━━━━━ Fragmento seleccionado ━━━━━

Estos amigos decidieron reunir su dinero para construir una villa común y envejecer juntos

En un gesto profundamente solidario estos amigos decidieron adquirir pequeñas unidades habitacionales y situarlas en un mismo lugar para continuar viviendo juntos, cultivando su amistad

En nuestro tiempo, la propiedad de una casa es una realidad cada vez menos asequible. A diferencia de otros momentos de la historia económica e inmobiliaria de un país, ahora comprar una cosa significa endeudarse por años y años, décadas enteras en las que una buena parte del dinero implícito en esas transacciones se traduce en dividendos para las instituciones bancarias. Como sucede en otros ámbitos, también en los bienes raíces la deuda es parte del combustible que mantiene a flote al sistema financiero contemporáneo.

━━━━━

Preguntas de estudio:
1/ Traduce al inglés esta oración del texto sobre la villa de los amigos: "En nuestro tiempo, la propiedad de una casa es una realidad cada vez menos asequible."
2/ Escribe una continuación del texto sobre la villa de los amigos a partir de su última oración.

━━━━━ Información ━━━━━

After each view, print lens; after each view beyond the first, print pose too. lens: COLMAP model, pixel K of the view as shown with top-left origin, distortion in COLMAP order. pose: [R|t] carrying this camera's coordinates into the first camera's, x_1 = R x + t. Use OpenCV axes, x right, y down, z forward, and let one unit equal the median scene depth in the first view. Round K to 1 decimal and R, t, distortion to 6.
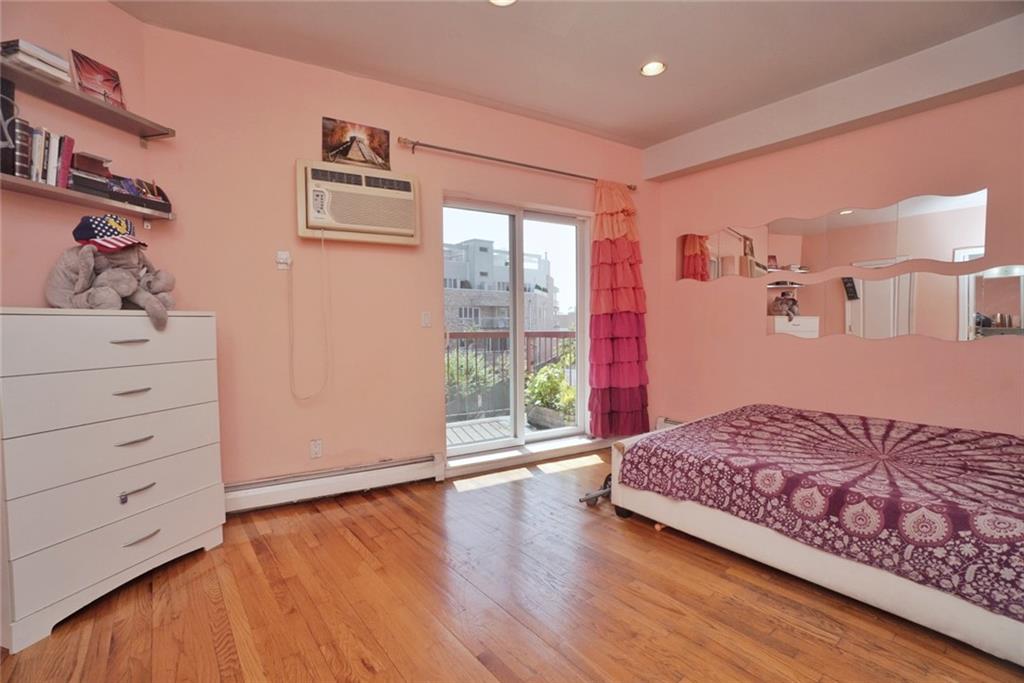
lens RADIAL K [[449.9, 0, 503.5], [0, 449.9, 344.5], [0, 0, 1]] dist [-0.065003, 0.023312]
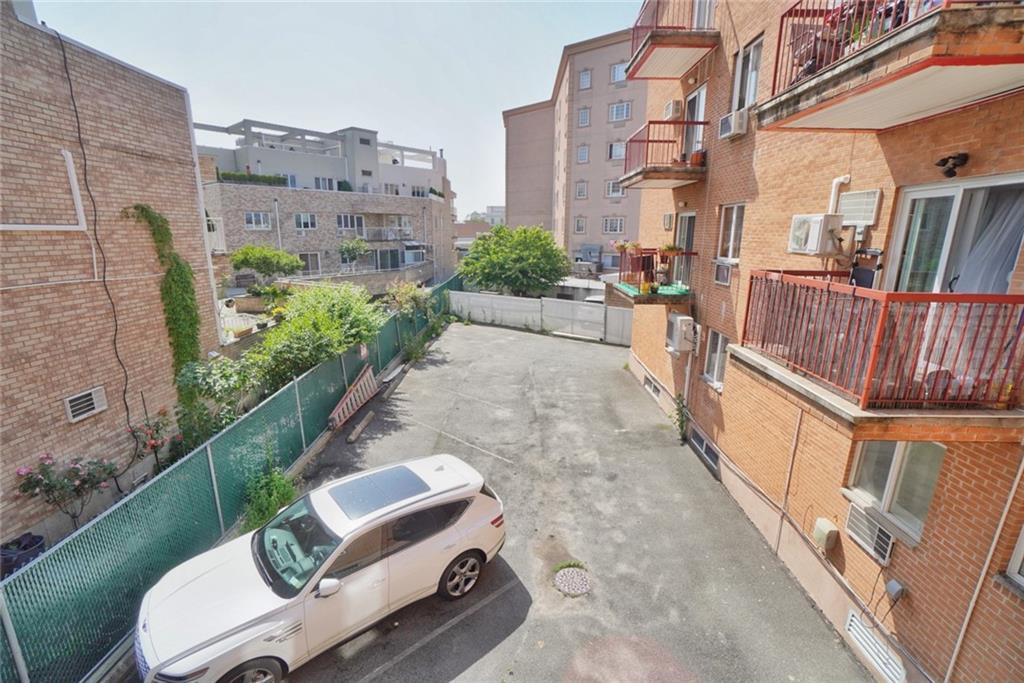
lens RADIAL K [[449.9, 0, 503.5], [0, 449.9, 344.5], [0, 0, 1]] dist [-0.065003, 0.023312]
pose [[0.973179, -0.047108, 0.225173, 0.035896], [0.001056, 0.979714, 0.200399, -0.210729], [-0.230045, -0.194786, 0.953487, 1.879546]]
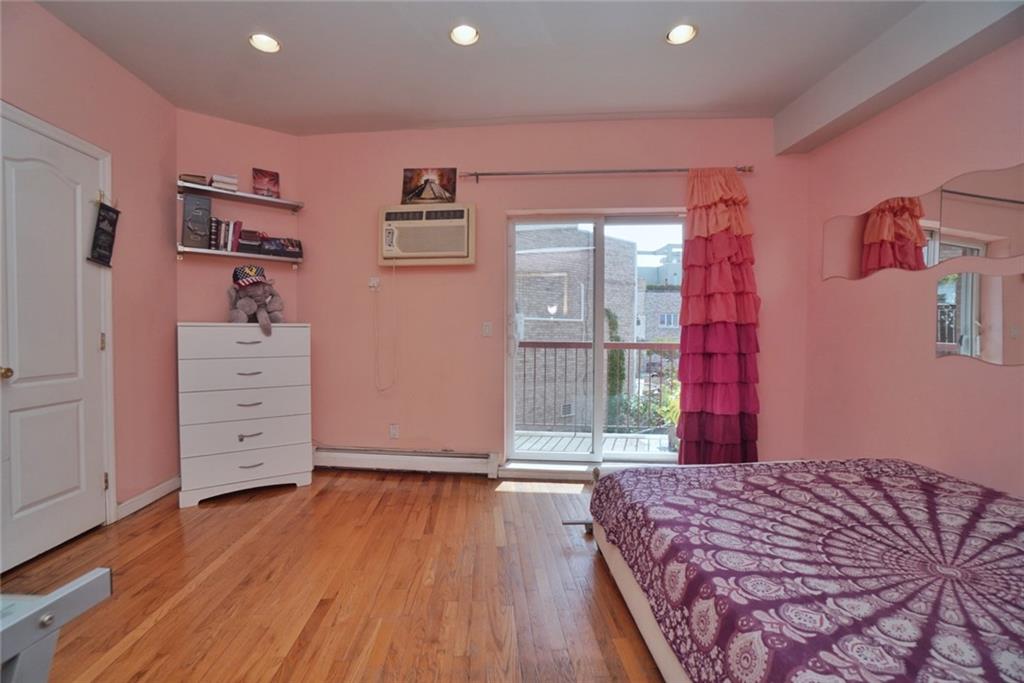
lens RADIAL K [[449.9, 0, 503.5], [0, 449.9, 344.5], [0, 0, 1]] dist [-0.065003, 0.023312]
pose [[0.814159, 0.025766, -0.580070, 0.550213], [-0.036624, 0.999305, -0.007015, -0.014845], [0.579486, 0.026955, 0.814536, 0.132271]]
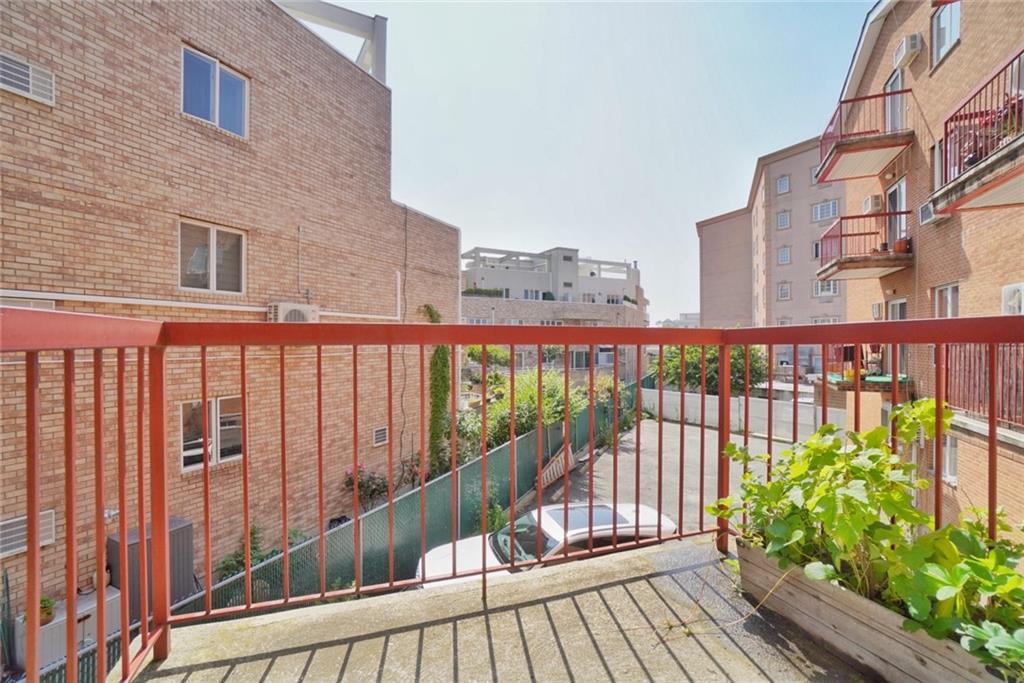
lens RADIAL K [[449.9, 0, 503.5], [0, 449.9, 344.5], [0, 0, 1]] dist [-0.065003, 0.023312]
pose [[0.983671, 0.005357, -0.179895, -0.119275], [-0.011685, 0.999349, -0.034136, -0.001246], [0.179595, 0.035680, 0.983093, 1.166652]]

━━━━━

Resultados por tarea:
1/ In our time, owning a house is an increasingly unaffordable reality.

2/
Esa puede ser la realidad, pero no menos cierto es que no es la única posible. Y así lo demuestra el ejemplo de estos amigos que ante el panorama inmobiliario de Estados Unidos, favorable sólo para los bancos, optaron por una solución colectiva: reunieron el dinero que tenían disponible para adquirir una casa propia y compraron cabinas diseñadas por el arquitecto Matt Garcia, las cuales tienen un precio moderado porque son parcialmente autosustentables —cuentan con sistema de recolección de lluvia, paredes reflejantes que disipan el calor del verano, ventanas con aislamiento especial y pisos de madera contrapachada para mantener la temperatura adecuada sin necesidad de sistemas de calefacción.

En conjunto, las casas de estos amigos (que tienen más de 20 años de frecuentarse) forman una pequeña villa, cabría decir quizá una población que, mientras se conserve así, podría tomarse como un ejemplo exitoso de cómo la solidaridad y la cooperación bien pueden ser antídotos contra el tipo de relaciones que fomenta el capitalismo.